GST came into force with the 101st Amendment of the Constitution. From July 1, 2017, the government started to levy a uniform tax on goods and services which subsumed 17 local levies like excise duty, service tax, VAT, and 13 cesses. With GST, the government replaced local sales and entry levies and brought 13 lakh taxpayers under a unified indirect tax regime. GST remains the most complex and ambitious tax reform in Indian history.

GST also brought a paradigm shift in the use of technology to bring about tax compliance and made over Rs 1 lakh crore revenue collection every month a new normal. These days, the collections are consistently 50% higher owing to a stabilisation in technology and to high inflation.
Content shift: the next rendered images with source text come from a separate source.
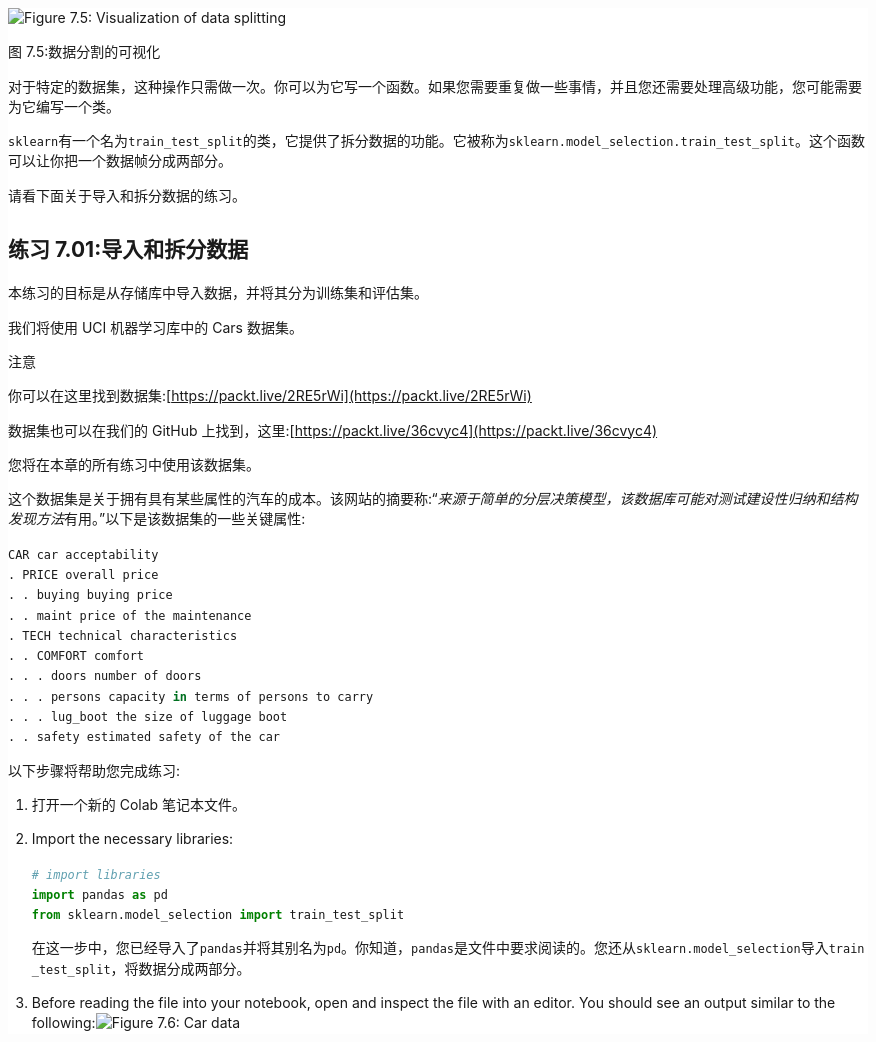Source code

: ![Figure 7.5: Visualization of data splitting
](image/B15019_07_05.jpg)

图 7.5:数据分割的可视化

对于特定的数据集，这种操作只需做一次。你可以为它写一个函数。如果您需要重复做一些事情，并且您还需要处理高级功能，您可能需要为它编写一个类。

`sklearn`有一个名为`train_test_split`的类，它提供了拆分数据的功能。它被称为`sklearn.model_selection.train_test_split`。这个函数可以让你把一个数据帧分成两部分。

请看下面关于导入和拆分数据的练习。

## 练习 7.01:导入和拆分数据

本练习的目标是从存储库中导入数据，并将其分为训练集和评估集。

我们将使用 UCI 机器学习库中的 Cars 数据集。

注意

你可以在这里找到数据集:[https://packt.live/2RE5rWi](https://packt.live/2RE5rWi)

数据集也可以在我们的 GitHub 上找到，这里:[https://packt.live/36cvyc4](https://packt.live/36cvyc4)

您将在本章的所有练习中使用该数据集。

这个数据集是关于拥有具有某些属性的汽车的成本。该网站的摘要称:“*来源于简单的分层决策模型，该数据库可能对测试建设性归纳和结构发现方法*有用。”以下是该数据集的一些关键属性:

```py
CAR car acceptability
. PRICE overall price
. . buying buying price
. . maint price of the maintenance
. TECH technical characteristics
. . COMFORT comfort
. . . doors number of doors
. . . persons capacity in terms of persons to carry
. . . lug_boot the size of luggage boot
. . safety estimated safety of the car
```

以下步骤将帮助您完成练习:

1.  打开一个新的 Colab 笔记本文件。
2.  Import the necessary libraries:

    ```py
    # import libraries
    import pandas as pd
    from sklearn.model_selection import train_test_split
    ```

    在这一步中，您已经导入了`pandas`并将其别名为`pd`。你知道，`pandas`是文件中要求阅读的。您还从`sklearn.model_selection`导入`train_test_split`，将数据分成两部分。

3.  Before reading the file into your notebook, open and inspect the file with an editor. You should see an output similar to the following:![Figure 7.6: Car data
    ](image/B15019_07_06.jpg)
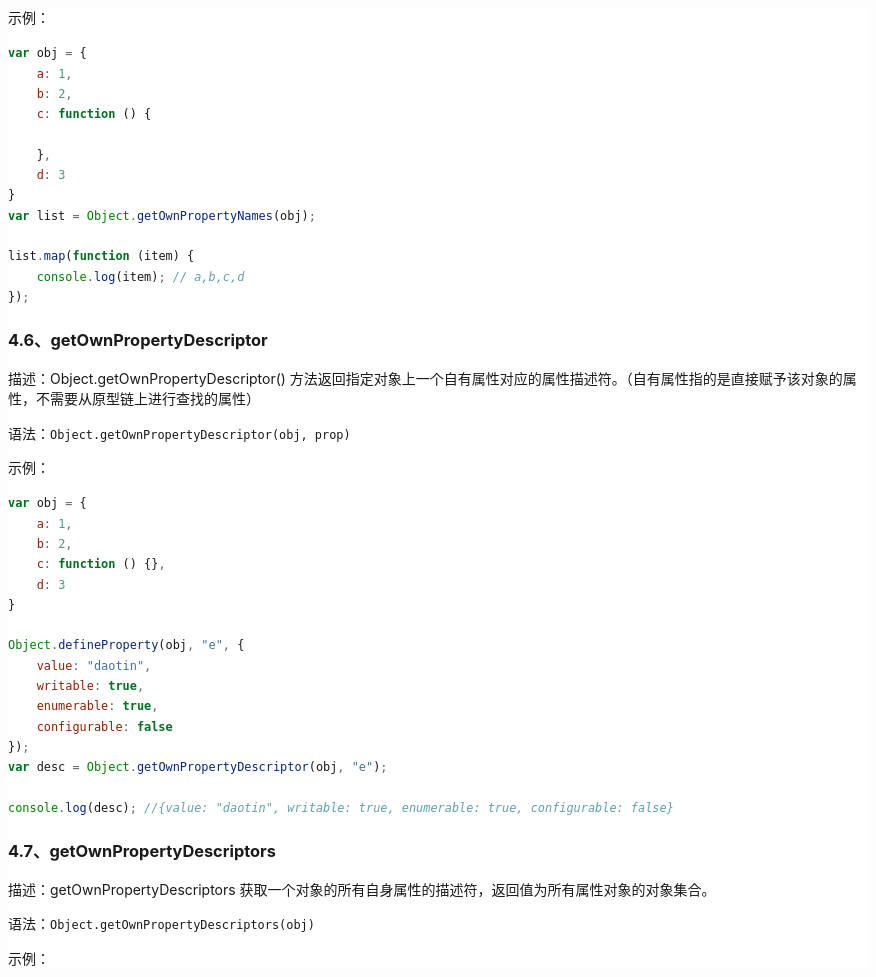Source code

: 示例：

```js
var obj = {
    a: 1,
    b: 2,
    c: function () {

    },
    d: 3
}
var list = Object.getOwnPropertyNames(obj);

list.map(function (item) {
    console.log(item); // a,b,c,d
}); 
```



### 4.6、getOwnPropertyDescriptor

描述：Object.getOwnPropertyDescriptor() 方法返回指定对象上一个自有属性对应的属性描述符。（自有属性指的是直接赋予该对象的属性，不需要从原型链上进行查找的属性）

语法：`Object.getOwnPropertyDescriptor(obj, prop)`

示例：

```js
var obj = {
    a: 1,
    b: 2,
    c: function () {},
    d: 3
}

Object.defineProperty(obj, "e", {
    value: "daotin",
    writable: true,
    enumerable: true,
    configurable: false
});
var desc = Object.getOwnPropertyDescriptor(obj, "e");

console.log(desc); //{value: "daotin", writable: true, enumerable: true, configurable: false}
```



### 4.7、getOwnPropertyDescriptors

描述：getOwnPropertyDescriptors 获取一个对象的所有自身属性的描述符，返回值为所有属性对象的对象集合。

语法：`Object.getOwnPropertyDescriptors(obj)`

示例：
Among its other achievements, the new tax regime benefitted logistics and e-commerce, checked evasion and provided real-time data on supply chains, helping small firms access cheap funds.

Goods and Services Tax buoyancy is taking place around Rs 1.40 lakh crore a month owing to a sharp economic revival after the coronavirus pandemic and much better compliance due to technological enhancements. GST is also moving on a path to better tax buoyancy as is evident by last year numbers. Last year’s gross GST revenue was up 30%, while nominal GDP was 19.5%.

How to make GST regime a win-win?

Several organisations have tried and failed to help the federal government and the states to come into an agreements, but to no avail. This has left cooperative federalism in India a difficult proposition to achieve. One way to strengthen cooperative federalism is by allowing states more freedom to make laws, offer fiscal support and promote decentralisation of power. As far as GST is concerned, the government may look to continue giving out the compensation to the states until a better alternative with mutual agreement is found. Leaving the states in a lurch especially in the present circumstances of inflation merely creates distrust.

Earlier in May, the Supreme Court had said that the recommendations made by the GST Council are not binding as they should be made by a mutual dialogue between the states and the Centre. The decision was lauded by several states such as Kerala and Tamil Nadu which were of the opinion that they can now be more flexible in accepting the recommendations as suited to them.